# [Work item A]
Find every line in the records that contains the string "deberse" and copy each one.

○ ○ ○ ○ ○ ○ ○

But the body is not the only thing that smells. Lying at the feet of the corpse is a piece of cardboard, "one whole side of a toilet-paper box, like you can pick up out back of the Piggly Wiggly." And on the cardboard, "in a girly curlicue" with black Magic Marker, is the confession of the corpse's wife, ending with a curious postscript: "Leland, can you blame me?"
Yet within 24 hours, the wife herself is dead, and Uncle Leland has disappeared. Naturally, Unc's role in the mystery requires Huger's presence, and the boy has certainly seen his share of skinned carcasses in his brief lifetime.
Ever since Unc was blinded in a house fire that killed his wife, Huger has served as amanuensis, guide, an all-purpose Huck to his uncle's older and wiser Jim. While he lives with his mother in North Charleston during the week, Huger moves out to his Hungry Neck family on the weekends: Unc, his black cook, Miss Dinah, and her deaf and dumb daughter, Dorcas.
Huger sets off on a search for the killer, along with Miss Dinah and the remarkable Dorcas, a girl of many talents as he soon discovers. The hunt, from pillar to Piggly Wiggly, takes the gang through the lowlands of privileged Charleston and its slaveholding past. White-coated doctors and rednecked troopers rub shoulders even more dislocatingly than in "Deliverance." Greed, of course, in the form of Hungry Neck real estate and international finance, is the force behind all the movement.
But the real treasure in "The Hunt Club" is the story of Huger and Unc. Bret Lott has written a beautiful romance of "Shane"-like quality, well beyond the simple, folksy image of a boy guiding a blind man through the woods of human depravity. The only disappointment is that Lott didn't trust this human mystery more.
After seven books of finely observed stories, novels and memoir (many set in similar psycho-economic terrain), Lott has set his sights on writing a thriller. At the end, if the solution to the mystery of "The Hunt Club" seems surgically grafted onto the novel, this is perhaps the price that Lott has paid for playing outside his familiar literary woods.

○ ○ ○ ○ ○ ○ ○

# [Work item B]
Revise the book review's passage starting at "Ever since Unc" and ending at "all the movement.", changing "gang" to "group".

○ ○ ○ ○ ○ ○ ○

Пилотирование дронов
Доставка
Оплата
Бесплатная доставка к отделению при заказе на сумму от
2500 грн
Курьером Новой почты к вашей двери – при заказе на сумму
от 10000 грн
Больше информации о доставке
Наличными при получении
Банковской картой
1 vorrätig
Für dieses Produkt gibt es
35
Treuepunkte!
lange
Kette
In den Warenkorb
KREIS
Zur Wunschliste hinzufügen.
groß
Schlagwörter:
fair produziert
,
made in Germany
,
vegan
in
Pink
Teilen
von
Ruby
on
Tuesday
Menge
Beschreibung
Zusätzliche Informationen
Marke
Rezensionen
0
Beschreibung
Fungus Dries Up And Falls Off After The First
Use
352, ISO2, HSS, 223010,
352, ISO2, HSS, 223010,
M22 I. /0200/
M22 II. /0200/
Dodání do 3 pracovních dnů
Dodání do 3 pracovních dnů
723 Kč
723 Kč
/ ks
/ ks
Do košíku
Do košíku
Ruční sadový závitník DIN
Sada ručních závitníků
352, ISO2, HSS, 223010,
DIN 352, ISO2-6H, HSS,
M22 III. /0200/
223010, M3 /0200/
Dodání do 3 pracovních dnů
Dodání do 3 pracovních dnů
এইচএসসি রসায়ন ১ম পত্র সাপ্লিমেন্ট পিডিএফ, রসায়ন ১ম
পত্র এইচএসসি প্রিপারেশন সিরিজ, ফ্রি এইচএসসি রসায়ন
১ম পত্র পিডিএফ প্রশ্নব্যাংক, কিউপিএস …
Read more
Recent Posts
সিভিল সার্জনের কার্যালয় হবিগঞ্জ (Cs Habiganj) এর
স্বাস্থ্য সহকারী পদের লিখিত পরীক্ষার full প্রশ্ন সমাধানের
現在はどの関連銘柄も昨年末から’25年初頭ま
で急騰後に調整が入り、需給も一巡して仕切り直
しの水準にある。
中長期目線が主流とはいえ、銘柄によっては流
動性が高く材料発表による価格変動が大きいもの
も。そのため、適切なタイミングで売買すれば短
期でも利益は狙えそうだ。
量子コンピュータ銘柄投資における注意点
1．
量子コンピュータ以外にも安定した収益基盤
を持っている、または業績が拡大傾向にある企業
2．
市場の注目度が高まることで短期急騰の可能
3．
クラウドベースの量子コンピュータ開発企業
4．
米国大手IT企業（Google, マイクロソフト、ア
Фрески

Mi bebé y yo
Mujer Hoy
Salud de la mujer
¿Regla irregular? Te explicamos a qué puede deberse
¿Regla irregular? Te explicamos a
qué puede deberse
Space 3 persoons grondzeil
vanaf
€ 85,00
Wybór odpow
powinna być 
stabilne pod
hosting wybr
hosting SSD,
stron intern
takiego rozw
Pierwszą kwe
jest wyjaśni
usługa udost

○ ○ ○ ○ ○ ○ ○

# [Reply A]
¿Regla irregular? Te explicamos a qué puede deberse
qué puede deberse

# [Reply B]
Ever since Unc was blinded in a house fire that killed his wife, Huger has served as amanuensis, guide, an all-purpose Huck to his uncle's older and wiser Jim. While he lives with his mother in North Charleston during the week, Huger moves out to his Hungry Neck family on the weekends: Unc, his black cook, Miss Dinah, and her deaf and dumb daughter, Dorcas.
Huger sets off on a search for the killer, along with Miss Dinah and the remarkable Dorcas, a girl of many talents as he soon discovers. The hunt, from pillar to Piggly Wiggly, takes the group through the lowlands of privileged Charleston and its slaveholding past. White-coated doctors and rednecked troopers rub shoulders even more dislocatingly than in "Deliverance." Greed, of course, in the form of Hungry Neck real estate and international finance, is the force behind all the movement.